# WORK TASK:
Quote from the first line below through the line that contains "POIVRON ROUGE", both included, and leave the pictures out.

# SUPPLIED ENTRIES:

_ _ _ _ _ _ _

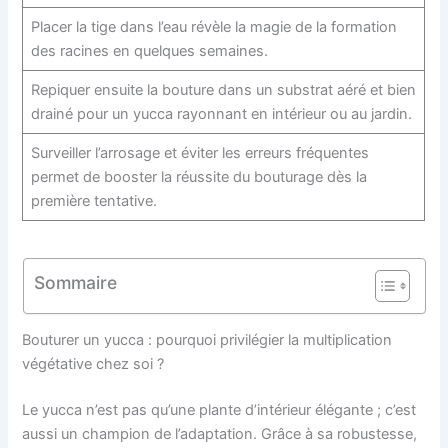
Placer la tige dans l’eau révèle la magie de la formation
des racines en quelques semaines.
Repiquer ensuite la bouture dans un substrat aéré et bien
drainé pour un yucca rayonnant en intérieur ou au jardin.
Surveiller l’arrosage et éviter les erreurs fréquentes
permet de booster la réussite du bouturage dès la
première tentative.
Sommaire
Bouturer un yucca : pourquoi privilégier la multiplication
végétative chez soi ?
Le yucca n’est pas qu’une plante d’intérieur élégante ; c’est
aussi un champion de l’adaptation. Grâce à sa robustesse,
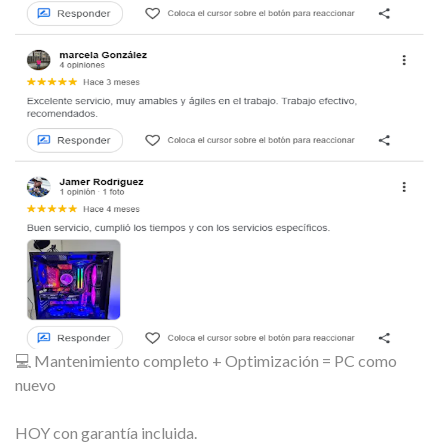
💻 Mantenimiento completo + Optimización = PC como
nuevo
HOY con garantía incluida.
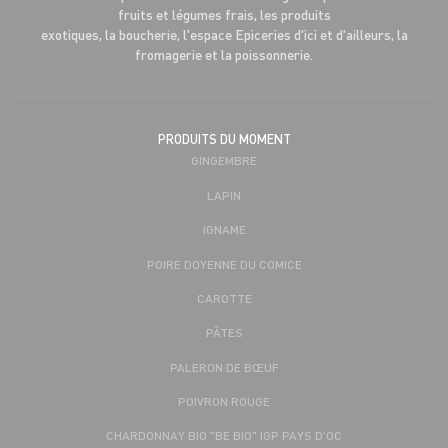
fruits et légumes frais, les produits
exotiques, la boucherie, l'espace Epiceries d'ici et d'ailleurs, la
fromagerie et la poissonnerie.
PRODUITS DU MOMENT
GINGEMBRE
LAPIN
IGNAME
POIRE DOYENNE DU COMICE
CAROTTE
PÂTES
PALERON DE BŒUF
POIVRON ROUGE
CHARDONNAY BIO "BE BIO" IGP PAYS D'OC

_ _ _ _ _ _ _

# ANSWER SECTION:
Placer la tige dans l’eau révèle la magie de la formation
des racines en quelques semaines.
Repiquer ensuite la bouture dans un substrat aéré et bien
drainé pour un yucca rayonnant en intérieur ou au jardin.
Surveiller l’arrosage et éviter les erreurs fréquentes
permet de booster la réussite du bouturage dès la
première tentative.
Sommaire
Bouturer un yucca : pourquoi privilégier la multiplication
végétative chez soi ?
Le yucca n’est pas qu’une plante d’intérieur élégante ; c’est
aussi un champion de l’adaptation. Grâce à sa robustesse,
💻 Mantenimiento completo + Optimización = PC como
nuevo
HOY con garantía incluida.
fruits et légumes frais, les produits
exotiques, la boucherie, l'espace Epiceries d'ici et d'ailleurs, la
fromagerie et la poissonnerie.
PRODUITS DU MOMENT
GINGEMBRE
LAPIN
IGNAME
POIRE DOYENNE DU COMICE
CAROTTE
PÂTES
PALERON DE BŒUF
POIVRON ROUGE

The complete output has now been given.